THE PROBLEM: In the listing below, lines with the string "paid" are to be counted; the number is the entire reply.

+++ EXCERPTED RECORDS +++

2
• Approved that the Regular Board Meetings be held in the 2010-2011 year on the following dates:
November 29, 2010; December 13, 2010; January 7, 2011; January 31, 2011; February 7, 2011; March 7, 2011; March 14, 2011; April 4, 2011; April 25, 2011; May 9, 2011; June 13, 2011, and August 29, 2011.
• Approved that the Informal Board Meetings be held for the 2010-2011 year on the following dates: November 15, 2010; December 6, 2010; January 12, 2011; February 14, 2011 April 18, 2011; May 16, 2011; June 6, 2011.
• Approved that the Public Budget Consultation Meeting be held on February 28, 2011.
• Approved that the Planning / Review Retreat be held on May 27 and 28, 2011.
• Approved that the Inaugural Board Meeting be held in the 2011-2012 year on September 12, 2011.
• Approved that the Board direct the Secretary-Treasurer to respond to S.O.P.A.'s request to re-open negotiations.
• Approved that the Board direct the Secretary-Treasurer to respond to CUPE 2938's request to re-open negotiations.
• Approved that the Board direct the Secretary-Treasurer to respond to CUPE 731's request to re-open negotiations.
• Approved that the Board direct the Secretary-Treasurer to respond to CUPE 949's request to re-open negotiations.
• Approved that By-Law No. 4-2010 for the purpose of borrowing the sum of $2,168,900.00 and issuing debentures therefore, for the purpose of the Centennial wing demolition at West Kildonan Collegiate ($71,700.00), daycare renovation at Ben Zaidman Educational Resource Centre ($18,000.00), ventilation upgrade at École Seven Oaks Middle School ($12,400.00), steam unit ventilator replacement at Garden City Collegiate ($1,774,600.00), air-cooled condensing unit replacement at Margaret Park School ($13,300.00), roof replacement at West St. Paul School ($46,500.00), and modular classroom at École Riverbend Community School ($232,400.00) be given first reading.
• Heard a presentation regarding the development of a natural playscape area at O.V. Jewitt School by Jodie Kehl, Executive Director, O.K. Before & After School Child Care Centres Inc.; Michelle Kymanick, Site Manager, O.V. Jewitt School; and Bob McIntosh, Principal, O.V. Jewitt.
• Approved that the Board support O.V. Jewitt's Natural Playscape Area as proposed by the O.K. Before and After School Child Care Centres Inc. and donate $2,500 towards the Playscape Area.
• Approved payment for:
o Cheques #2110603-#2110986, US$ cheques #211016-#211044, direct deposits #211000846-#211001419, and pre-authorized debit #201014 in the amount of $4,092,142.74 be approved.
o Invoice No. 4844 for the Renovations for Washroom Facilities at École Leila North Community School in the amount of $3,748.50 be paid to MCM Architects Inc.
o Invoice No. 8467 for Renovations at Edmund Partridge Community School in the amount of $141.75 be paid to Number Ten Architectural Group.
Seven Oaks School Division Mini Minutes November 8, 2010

+++
+++ EXCERPTED RECORDS +++

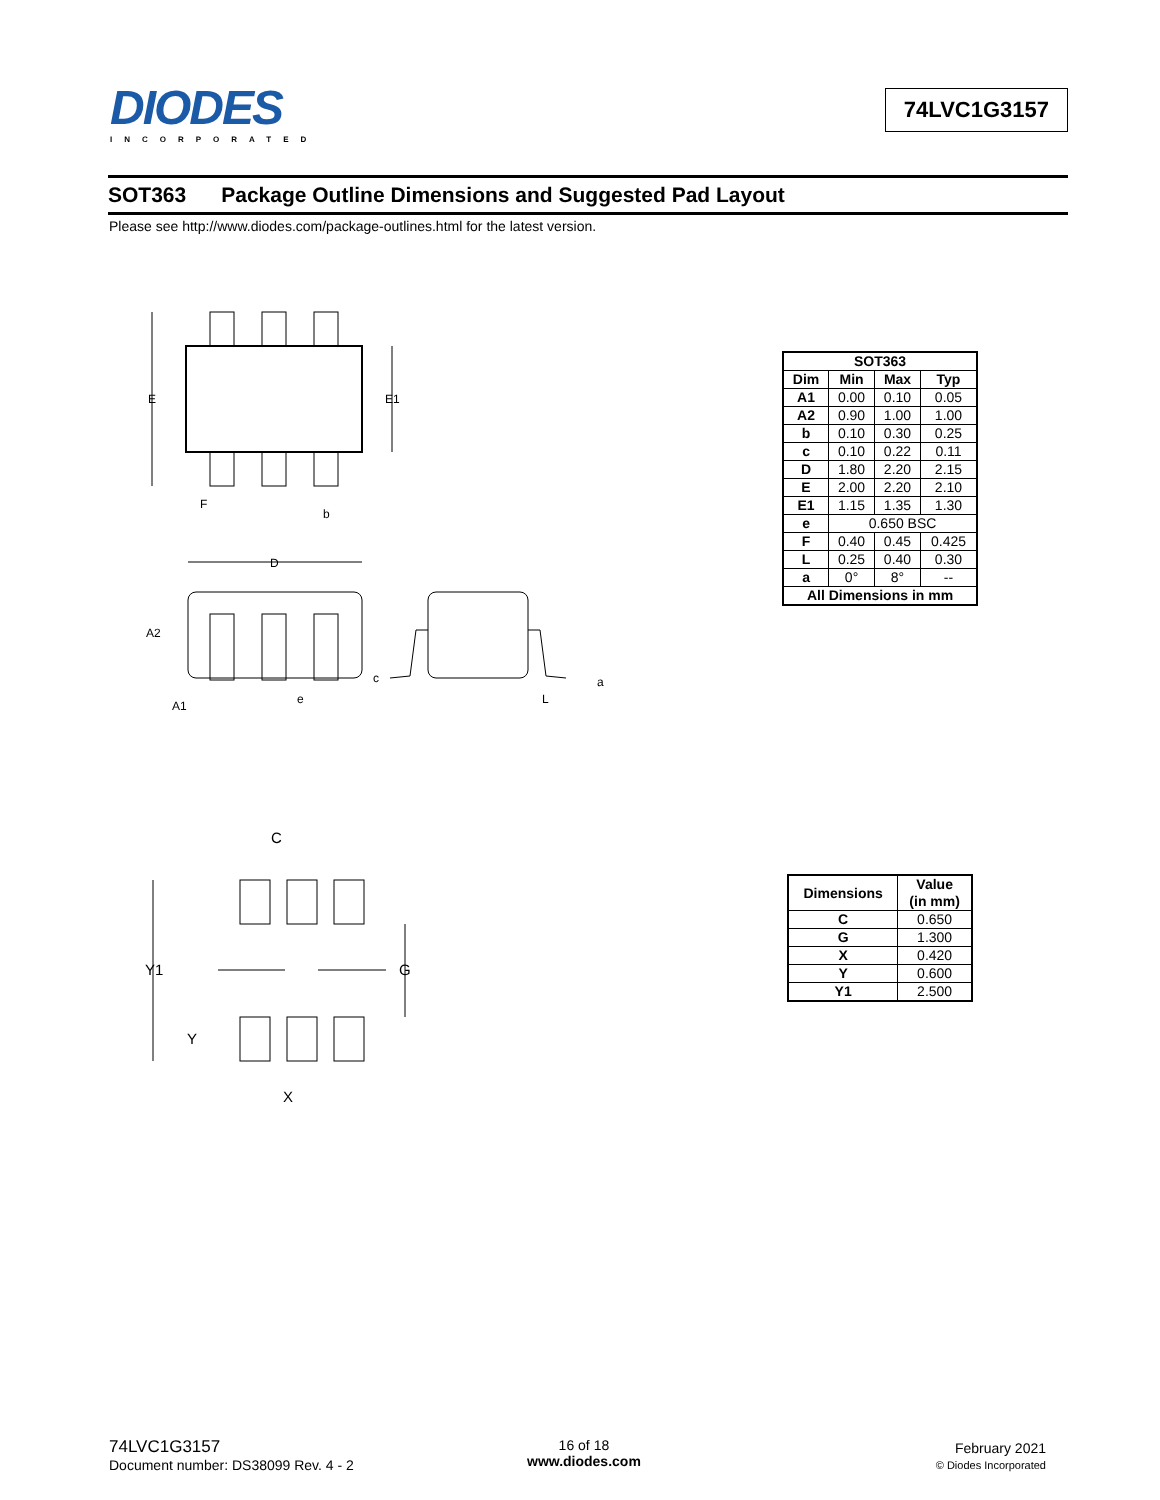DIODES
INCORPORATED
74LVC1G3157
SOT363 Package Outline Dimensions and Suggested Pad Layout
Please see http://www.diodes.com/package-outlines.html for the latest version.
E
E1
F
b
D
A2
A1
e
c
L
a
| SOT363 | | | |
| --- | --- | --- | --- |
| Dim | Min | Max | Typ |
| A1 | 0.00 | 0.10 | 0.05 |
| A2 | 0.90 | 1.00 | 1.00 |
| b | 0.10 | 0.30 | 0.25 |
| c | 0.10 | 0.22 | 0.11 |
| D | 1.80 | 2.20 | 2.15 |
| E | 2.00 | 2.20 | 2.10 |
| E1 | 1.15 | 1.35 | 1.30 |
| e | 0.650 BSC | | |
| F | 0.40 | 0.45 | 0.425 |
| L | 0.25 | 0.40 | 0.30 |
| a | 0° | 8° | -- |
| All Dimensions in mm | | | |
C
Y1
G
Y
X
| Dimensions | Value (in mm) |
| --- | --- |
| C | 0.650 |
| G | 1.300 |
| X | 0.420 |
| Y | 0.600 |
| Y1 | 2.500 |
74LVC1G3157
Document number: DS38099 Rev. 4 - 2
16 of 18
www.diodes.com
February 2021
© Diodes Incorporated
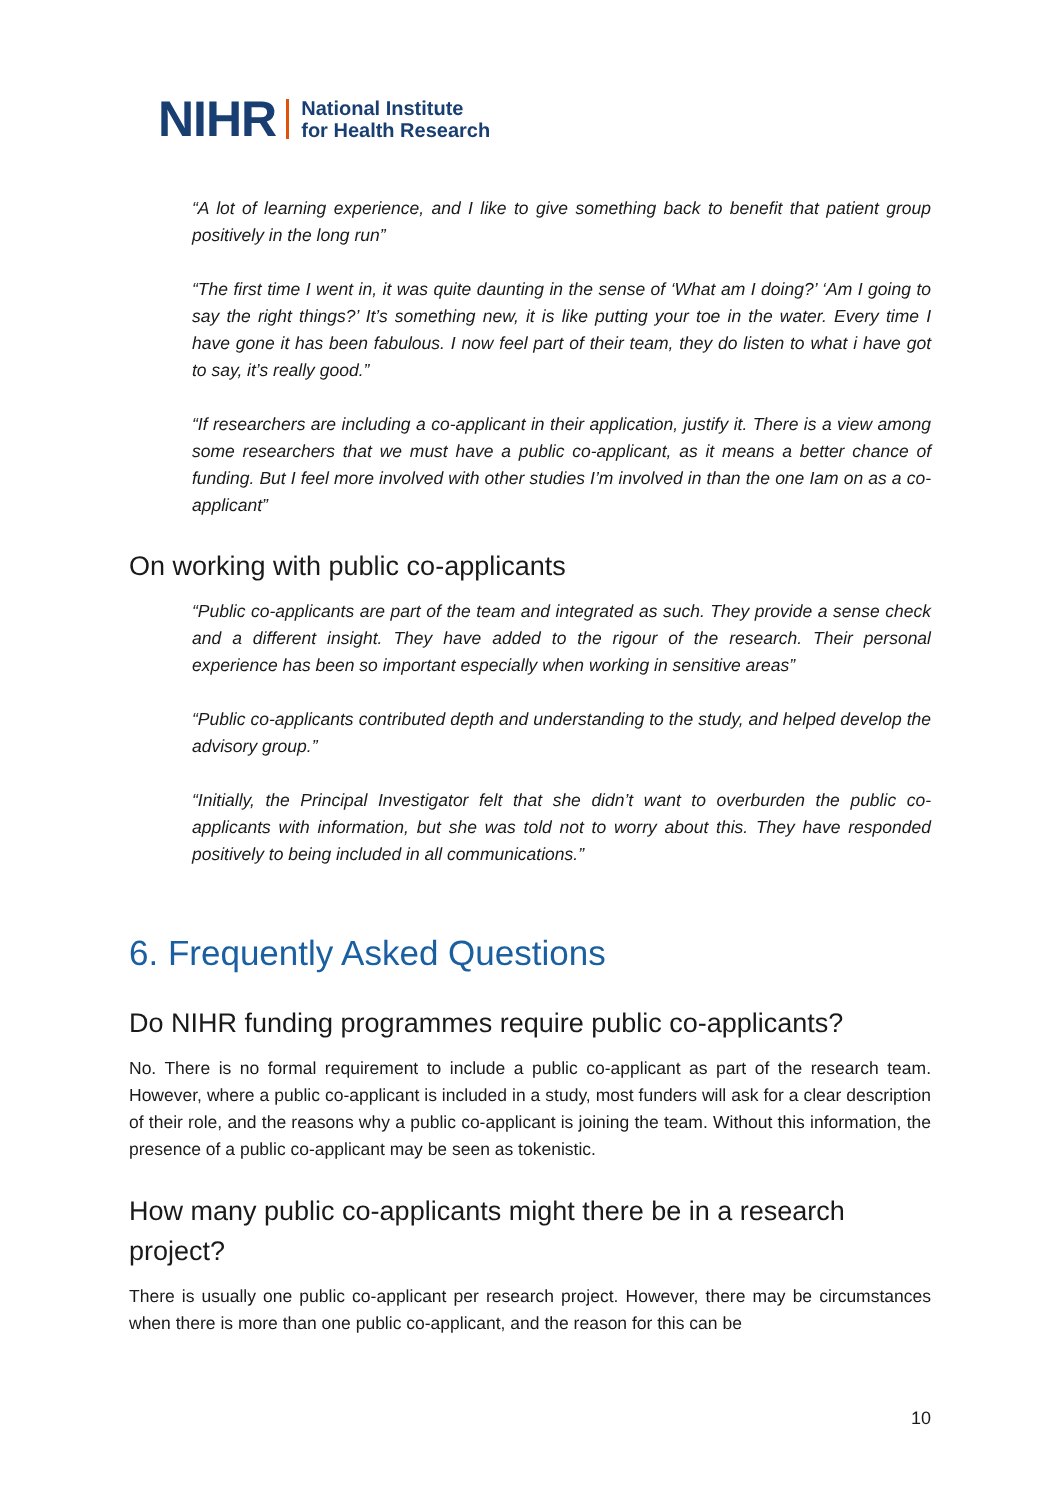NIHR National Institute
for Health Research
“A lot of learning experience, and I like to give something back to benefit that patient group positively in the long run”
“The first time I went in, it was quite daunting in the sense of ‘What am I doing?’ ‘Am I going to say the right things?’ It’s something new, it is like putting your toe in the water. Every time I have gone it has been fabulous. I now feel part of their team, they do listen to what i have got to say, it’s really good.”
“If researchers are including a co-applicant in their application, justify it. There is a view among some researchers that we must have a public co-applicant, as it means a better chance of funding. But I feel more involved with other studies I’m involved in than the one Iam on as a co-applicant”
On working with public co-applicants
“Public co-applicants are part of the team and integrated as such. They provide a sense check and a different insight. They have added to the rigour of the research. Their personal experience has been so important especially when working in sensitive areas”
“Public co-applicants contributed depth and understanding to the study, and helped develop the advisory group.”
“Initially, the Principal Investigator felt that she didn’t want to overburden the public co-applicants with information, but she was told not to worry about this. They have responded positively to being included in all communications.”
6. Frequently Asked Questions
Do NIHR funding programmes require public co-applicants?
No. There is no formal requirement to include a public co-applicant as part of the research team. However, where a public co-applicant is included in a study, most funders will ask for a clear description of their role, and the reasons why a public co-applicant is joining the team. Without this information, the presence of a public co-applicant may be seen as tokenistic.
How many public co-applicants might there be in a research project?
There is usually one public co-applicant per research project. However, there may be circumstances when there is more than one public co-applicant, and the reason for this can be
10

+++

SOLUTION: 2